Yemen's President Abd-Rabbu Mansour Hadi holds an agreement signed between the government and Houthi rebels, in Sanaa

Yemen plunged deeper into political limbo on Friday after President Abd-Rabbu Mansour Hadi resigned in exasperation at a Houthi rebel takeover of the country, a move that seems to have catched the Iran-backed group off balance. Reuters report:

Hadi, a former general, blamed the Houthis’ control of the capital Sanaa for impeding his attempt to steer Yemen toward stability after years of secessionist and tribal unrest, deepening poverty and U.S. drone strikes on Islamist militants.

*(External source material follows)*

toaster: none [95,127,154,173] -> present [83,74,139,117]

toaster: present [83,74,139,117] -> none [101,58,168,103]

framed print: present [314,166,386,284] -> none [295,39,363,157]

His resignation on Thursday startled the Arabian Peninsula country of 25 million, where the Shi’ite Muslim Houthis emerged as the dominant faction by seizing Sanaa in September and dictating terms to a humiliated Hadi, whom they had held as a virtual prisoner at his home residence clashes with security guards this week.

Chanting “we are the revolution”, a small group of activists gathered at Change Square, the focus of 2011 pro-democracy protests which forced long-ruling President Ali Abdullah Saleh to step down under a Gulf power transfer deal.

“We’re here in rejection of the events that are happening. We came out to build a state and our demand is still to have a state,” said activist Farida al-Yareemi. “We went out against Ali Abdullah Saleh and he had all the weapons.”